Men earn more and save a larger share of it
The average 401(k) balance among men in 2021 was $93,512, compared with $70,037 among women, the Vanguard research shows.
In part, that’s because men have a higher average deferral rate — the percentage of income put into the plan — of 7.5%. For women, it’s 7%.
Men also earn more, so that higher deferral pulls in more cash. For every dollar earned by men working full-time, women earn 83.4 cents, according to recent data from the U.S. Bureau of Labor Statistics.
Both men and women benefit from auto-enrollment
In auto-enrollment plans, women also remain as participants at a slightly higher rate than men in the under-$150,000 income range, although the difference is not more than 3 percentage points in any given income bracket, according to the Vanguard research.
Overall, however, both women’s and men’s participation rate — 68% and 65%, respectively — in voluntary enrollment plans is much lower than the 93% rate in auto-enrollment plans.
Auto enrollment is considered one of the best ways to increase participation in 401(k)s and similar workplace retirement savings plans. However, not all employers’ plans use it due to both administrative complexity and cost.
“The main cost is the employer match,” Stinnett said, explaining that higher rates of participation due to auto-enrollment results in more workers getting a matching contribution from their employer.
“That’s something you have to budget for as an employer,” he said. “It’s an increased cost.”

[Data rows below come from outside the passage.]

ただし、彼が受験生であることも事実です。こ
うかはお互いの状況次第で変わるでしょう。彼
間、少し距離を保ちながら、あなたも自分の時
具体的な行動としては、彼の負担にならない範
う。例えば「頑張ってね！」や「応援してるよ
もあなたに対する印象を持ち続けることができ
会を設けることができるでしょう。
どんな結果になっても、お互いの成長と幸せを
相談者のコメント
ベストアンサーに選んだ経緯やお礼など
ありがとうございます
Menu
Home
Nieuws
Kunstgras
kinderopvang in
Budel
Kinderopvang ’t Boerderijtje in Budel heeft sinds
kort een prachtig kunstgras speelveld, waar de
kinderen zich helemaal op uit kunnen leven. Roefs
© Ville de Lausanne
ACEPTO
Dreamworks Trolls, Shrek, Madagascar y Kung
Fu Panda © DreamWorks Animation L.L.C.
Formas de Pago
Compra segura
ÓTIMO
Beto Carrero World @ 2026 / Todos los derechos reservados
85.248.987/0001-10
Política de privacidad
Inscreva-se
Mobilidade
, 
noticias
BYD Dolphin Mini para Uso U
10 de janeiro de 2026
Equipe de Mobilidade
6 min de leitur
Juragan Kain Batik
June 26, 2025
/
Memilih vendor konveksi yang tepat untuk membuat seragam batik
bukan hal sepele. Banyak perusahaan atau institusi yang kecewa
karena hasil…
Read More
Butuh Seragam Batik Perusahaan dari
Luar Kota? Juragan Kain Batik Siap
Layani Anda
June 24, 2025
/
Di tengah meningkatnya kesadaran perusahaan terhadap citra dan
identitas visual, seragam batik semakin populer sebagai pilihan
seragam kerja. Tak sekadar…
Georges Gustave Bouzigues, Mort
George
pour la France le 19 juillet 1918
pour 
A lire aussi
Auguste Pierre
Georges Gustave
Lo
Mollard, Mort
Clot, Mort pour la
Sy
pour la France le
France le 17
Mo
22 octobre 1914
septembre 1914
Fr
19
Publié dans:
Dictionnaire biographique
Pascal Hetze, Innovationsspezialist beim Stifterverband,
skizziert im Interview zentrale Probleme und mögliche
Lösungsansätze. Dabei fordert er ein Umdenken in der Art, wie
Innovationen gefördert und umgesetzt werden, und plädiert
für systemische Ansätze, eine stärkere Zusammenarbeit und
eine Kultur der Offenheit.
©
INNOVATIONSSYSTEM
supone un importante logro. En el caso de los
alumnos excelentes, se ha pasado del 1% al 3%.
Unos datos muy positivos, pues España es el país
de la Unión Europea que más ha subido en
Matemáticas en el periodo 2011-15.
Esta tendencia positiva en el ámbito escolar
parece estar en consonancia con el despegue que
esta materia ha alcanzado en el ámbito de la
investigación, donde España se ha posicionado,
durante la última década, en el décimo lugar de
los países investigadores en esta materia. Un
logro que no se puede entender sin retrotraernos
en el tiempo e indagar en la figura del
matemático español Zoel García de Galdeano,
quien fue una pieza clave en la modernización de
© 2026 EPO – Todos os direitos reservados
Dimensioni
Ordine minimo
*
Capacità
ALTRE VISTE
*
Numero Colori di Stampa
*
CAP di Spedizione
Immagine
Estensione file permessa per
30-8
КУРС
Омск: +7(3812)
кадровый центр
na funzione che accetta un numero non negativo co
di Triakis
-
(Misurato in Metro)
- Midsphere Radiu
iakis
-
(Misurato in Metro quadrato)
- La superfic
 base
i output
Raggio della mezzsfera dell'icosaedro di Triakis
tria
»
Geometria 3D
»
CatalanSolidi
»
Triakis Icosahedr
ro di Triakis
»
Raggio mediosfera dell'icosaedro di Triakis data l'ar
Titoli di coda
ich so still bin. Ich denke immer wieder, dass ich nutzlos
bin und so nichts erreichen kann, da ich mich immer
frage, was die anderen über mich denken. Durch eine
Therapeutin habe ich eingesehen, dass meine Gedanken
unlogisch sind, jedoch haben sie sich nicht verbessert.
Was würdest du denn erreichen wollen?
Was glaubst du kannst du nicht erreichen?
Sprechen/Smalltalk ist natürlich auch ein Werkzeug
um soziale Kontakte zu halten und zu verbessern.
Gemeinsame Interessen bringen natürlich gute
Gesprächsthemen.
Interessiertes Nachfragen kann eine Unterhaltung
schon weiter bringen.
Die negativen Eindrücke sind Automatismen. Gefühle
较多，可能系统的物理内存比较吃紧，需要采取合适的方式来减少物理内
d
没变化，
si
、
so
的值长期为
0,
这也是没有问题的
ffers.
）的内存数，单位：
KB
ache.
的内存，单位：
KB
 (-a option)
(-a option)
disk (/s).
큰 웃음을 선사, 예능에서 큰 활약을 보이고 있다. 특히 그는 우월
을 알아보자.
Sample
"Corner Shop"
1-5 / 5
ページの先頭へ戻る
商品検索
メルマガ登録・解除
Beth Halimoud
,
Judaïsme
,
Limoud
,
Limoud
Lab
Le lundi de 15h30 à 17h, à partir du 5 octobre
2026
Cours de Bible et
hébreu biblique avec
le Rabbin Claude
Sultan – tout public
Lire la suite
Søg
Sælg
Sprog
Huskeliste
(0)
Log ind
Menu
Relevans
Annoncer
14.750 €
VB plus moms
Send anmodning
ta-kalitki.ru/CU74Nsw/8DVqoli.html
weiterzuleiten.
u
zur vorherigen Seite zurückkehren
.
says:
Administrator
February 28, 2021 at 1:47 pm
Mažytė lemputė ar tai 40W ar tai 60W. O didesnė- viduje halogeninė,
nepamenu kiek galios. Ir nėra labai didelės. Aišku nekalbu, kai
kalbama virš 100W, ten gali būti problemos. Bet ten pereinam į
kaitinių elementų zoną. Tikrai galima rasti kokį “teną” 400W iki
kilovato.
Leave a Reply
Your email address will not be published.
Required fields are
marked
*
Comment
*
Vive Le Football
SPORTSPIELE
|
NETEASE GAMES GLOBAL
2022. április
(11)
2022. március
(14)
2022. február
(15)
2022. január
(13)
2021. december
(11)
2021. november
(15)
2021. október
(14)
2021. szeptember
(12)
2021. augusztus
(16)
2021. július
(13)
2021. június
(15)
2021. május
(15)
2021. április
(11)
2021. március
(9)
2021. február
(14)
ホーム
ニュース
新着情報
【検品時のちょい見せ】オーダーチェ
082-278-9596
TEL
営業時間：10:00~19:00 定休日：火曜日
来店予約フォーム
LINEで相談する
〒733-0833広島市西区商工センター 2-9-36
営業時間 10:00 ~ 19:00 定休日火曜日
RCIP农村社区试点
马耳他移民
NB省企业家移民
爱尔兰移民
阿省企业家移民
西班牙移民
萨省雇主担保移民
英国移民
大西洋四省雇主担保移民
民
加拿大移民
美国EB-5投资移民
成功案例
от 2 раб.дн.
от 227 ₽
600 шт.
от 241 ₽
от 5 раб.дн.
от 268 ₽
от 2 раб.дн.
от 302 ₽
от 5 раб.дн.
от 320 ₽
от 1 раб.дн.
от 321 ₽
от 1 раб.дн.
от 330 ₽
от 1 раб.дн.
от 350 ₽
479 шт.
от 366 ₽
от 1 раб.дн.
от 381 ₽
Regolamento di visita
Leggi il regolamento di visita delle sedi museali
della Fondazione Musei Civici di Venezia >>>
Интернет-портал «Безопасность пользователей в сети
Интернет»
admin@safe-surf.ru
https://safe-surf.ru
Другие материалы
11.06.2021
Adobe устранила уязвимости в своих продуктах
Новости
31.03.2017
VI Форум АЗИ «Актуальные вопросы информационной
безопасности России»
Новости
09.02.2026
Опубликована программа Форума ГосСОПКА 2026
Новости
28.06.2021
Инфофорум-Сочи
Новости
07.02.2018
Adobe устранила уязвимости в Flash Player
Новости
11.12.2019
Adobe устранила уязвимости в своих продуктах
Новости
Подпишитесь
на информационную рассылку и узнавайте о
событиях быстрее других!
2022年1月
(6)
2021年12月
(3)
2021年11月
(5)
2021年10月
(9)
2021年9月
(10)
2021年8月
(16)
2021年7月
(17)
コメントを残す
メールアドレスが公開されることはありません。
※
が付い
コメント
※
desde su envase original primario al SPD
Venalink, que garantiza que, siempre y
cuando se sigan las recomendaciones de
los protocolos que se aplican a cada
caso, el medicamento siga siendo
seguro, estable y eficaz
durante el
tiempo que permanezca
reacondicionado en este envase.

Required auto-enrollment might be on its way
There’s a chance that Congress could begin requiring many employers to auto-enroll as part of a broader effort to improve the U.S. retirement system. The House passed a bipartisan bill in March known as Secure 2.0 — a nod to the original Secure Act of 2019 — that would require auto-enrollment except in existing plans, businesses with 10 or fewer employees and companies that are less than three years old.
The Senate’s version of Secure 2.0 would not mandate auto-enrollment but would provide incentives for companies to implement the feature. It’s uncertain whether the bill will pass this year, before the next Congress is seated, although supporters are optimistic.